Der eine Student hatte genug und erklärte, nach Prag zurückzukehren, der andere und ich beschlossen, uns selbständig zu machen und fanden uns selbst einen Arbeiter, der behauptete, die nahe Grenze gut zu kennen und versprach, uns gegen gute Bezahlung durch den Wald nach Ungarn zu bringen.
Um zirka vier Uhr Nachmittag verließen wir in einem mörderischen Schneesturm bei 30 Grad Kälte eine kleine Bahnstation und begannen unsere Wanderung durch die Wälder, mit jedem Tritt bis über die Knie im Schnee versinkend. Städtische Kleidung, die man uns extra angeraten hatte, damit wir nicht auffielen! Glücklicherweise hatten wir wenigstens Galoschen an. Der Mann hatte uns versprochen, dass wir um zehn Uhr abends in dem ersten ungarischen Ort einträfen, wo wir eine Adresse eines Kaffeehauses hatten, von dem aus man uns weiterhelfen würde.

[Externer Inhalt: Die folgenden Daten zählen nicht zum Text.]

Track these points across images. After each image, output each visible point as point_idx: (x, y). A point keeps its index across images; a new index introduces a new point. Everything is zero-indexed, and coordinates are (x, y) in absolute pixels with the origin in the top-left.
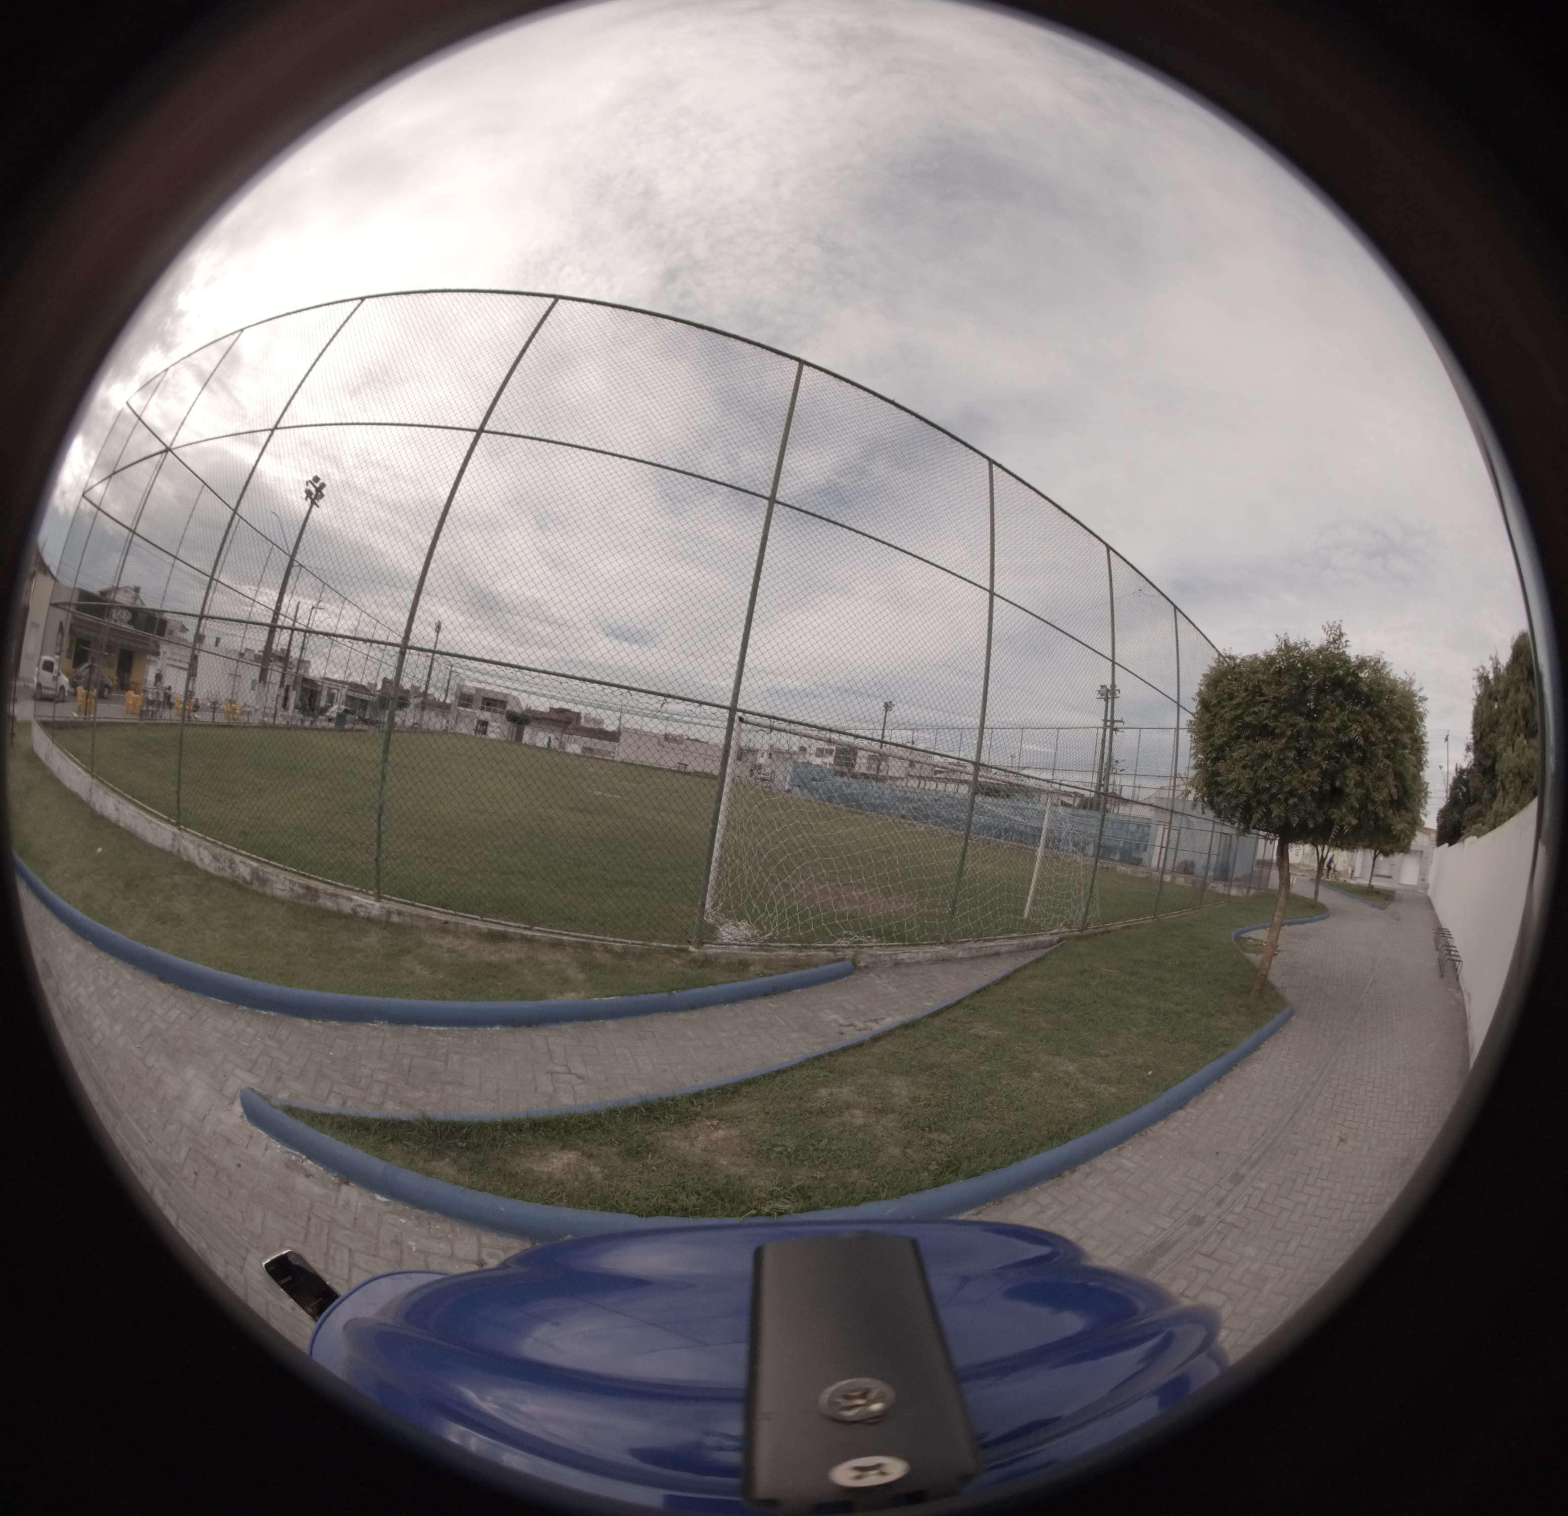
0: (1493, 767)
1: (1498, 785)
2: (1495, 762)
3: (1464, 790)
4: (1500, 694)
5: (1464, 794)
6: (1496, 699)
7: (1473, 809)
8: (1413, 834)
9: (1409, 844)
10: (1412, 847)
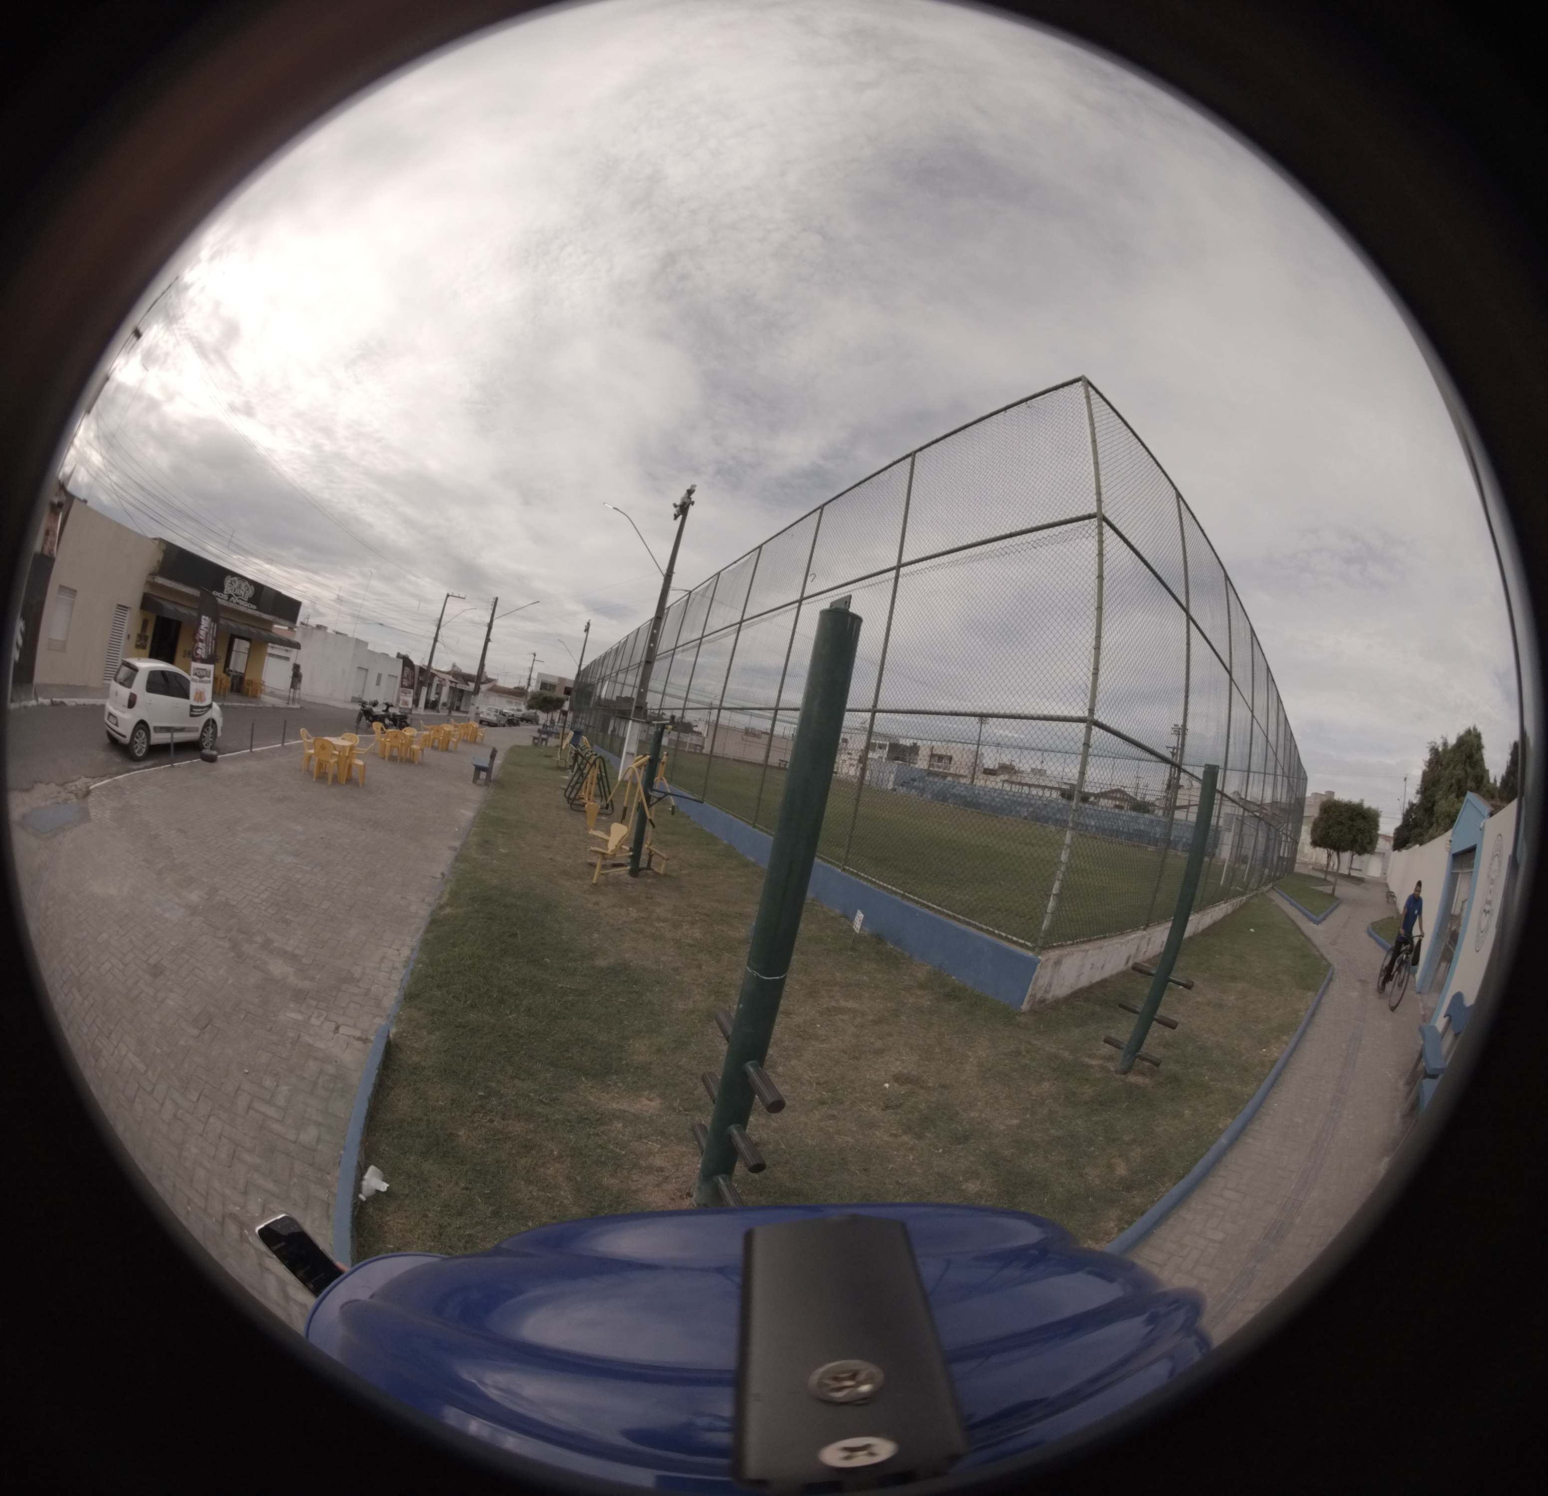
0: (1431, 809)
1: (1434, 819)
2: (1433, 805)
3: (1413, 817)
4: (1444, 763)
5: (1413, 820)
6: (1441, 765)
7: (1417, 831)
8: (1377, 840)
9: (1374, 848)
10: (1376, 850)
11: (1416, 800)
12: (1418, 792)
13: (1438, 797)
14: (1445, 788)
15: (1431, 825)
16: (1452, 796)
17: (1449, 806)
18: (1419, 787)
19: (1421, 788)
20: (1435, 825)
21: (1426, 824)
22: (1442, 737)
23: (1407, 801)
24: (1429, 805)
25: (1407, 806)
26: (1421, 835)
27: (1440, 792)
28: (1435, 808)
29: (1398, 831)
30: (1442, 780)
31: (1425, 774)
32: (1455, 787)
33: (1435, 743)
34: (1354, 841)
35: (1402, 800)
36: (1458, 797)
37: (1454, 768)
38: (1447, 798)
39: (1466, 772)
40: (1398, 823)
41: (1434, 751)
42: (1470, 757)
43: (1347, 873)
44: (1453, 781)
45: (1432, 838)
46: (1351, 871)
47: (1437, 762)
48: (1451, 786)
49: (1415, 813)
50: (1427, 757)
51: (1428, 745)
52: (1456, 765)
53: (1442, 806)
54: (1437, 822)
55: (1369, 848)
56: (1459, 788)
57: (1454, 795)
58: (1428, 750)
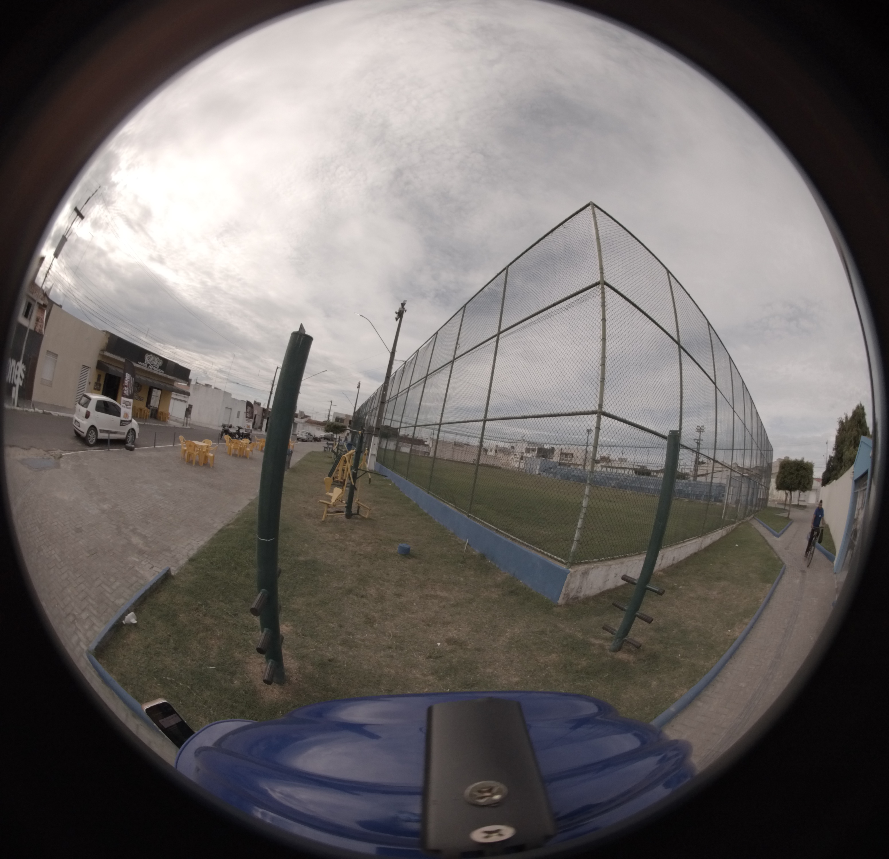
0: (841, 458)
1: (843, 464)
2: (842, 456)
3: (832, 464)
4: (847, 429)
5: (832, 466)
6: (845, 431)
7: (834, 473)
8: (812, 482)
9: (811, 486)
10: (813, 488)
11: (833, 455)
12: (834, 450)
13: (844, 450)
14: (847, 443)
15: (842, 467)
16: (852, 448)
17: (850, 454)
18: (834, 446)
19: (835, 447)
20: (843, 467)
21: (839, 468)
22: (845, 414)
23: (828, 456)
24: (840, 456)
25: (828, 459)
26: (836, 475)
27: (846, 447)
28: (843, 457)
29: (825, 474)
30: (846, 439)
31: (837, 438)
32: (853, 442)
33: (841, 418)
34: (800, 483)
35: (826, 456)
36: (854, 448)
37: (852, 431)
38: (849, 450)
39: (858, 432)
40: (824, 470)
41: (841, 423)
42: (859, 422)
43: (797, 504)
44: (852, 438)
45: (841, 475)
46: (799, 502)
47: (843, 429)
48: (851, 442)
49: (833, 462)
50: (837, 427)
51: (838, 420)
52: (853, 429)
53: (847, 455)
54: (845, 465)
55: (808, 487)
56: (855, 442)
57: (852, 447)
58: (838, 423)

Es war Mitternacht und wir waren noch immer mitten im Wald, als unser Führer plötzlich erklärte, er müsse jetzt umkehren (das Geld hatte er). Er gab uns die Richtung an, versicherte, dass wir in längstens einer Stunde in der ungarischen Stadt eintreffen würden und kehrte um. Wir kamen völlig erschöpft, halb erfroren und mit Eiskrusten geradezu überzogen, um halb drei Uhr früh in der ungarischen Stadt an und fanden das Kaffeehaus natürlich geschlossen. Ein kleines Vendeglö[3] beim Bahnhof war aber offen und wir wankten hinein und bestellten Tee. Einige Zivilisten saßen drin, einige Eisenbahner und ein Polizeimann. Ich fragte einen der Zivilisten, wie ich zum Kaffeehausbesitzer kommen könnte, er sagte wir sollen schnell zahlen und ihm folgen, er würde uns hinführen.
Wir taten so, der Polizeimann folgte uns und direkt vor der Polizeiwachstube hielt er uns an, verlangte unsere Ausweispapiere – und schon waren wir in der Wachstube. Die Leute waren sehr nett, sie sperrten uns nicht ein, gaben uns Speck, Wein und Zigaretten und ließen uns auf Tragbahren im Dienstraum schlafen. Aber um sieben Uhr früh wurden wir von einer Militärpatrouille mit aufgepflanztem Bajonett abgeholt und der Militärbehörde überstellt.
So, ich glaube das ist genug für heute, Fortsetzung folgt, ich fürchte, es wird noch einiges geben, obwohl ich mich bemühe, mich kurz zu fassen und viele interessante Details auslasse.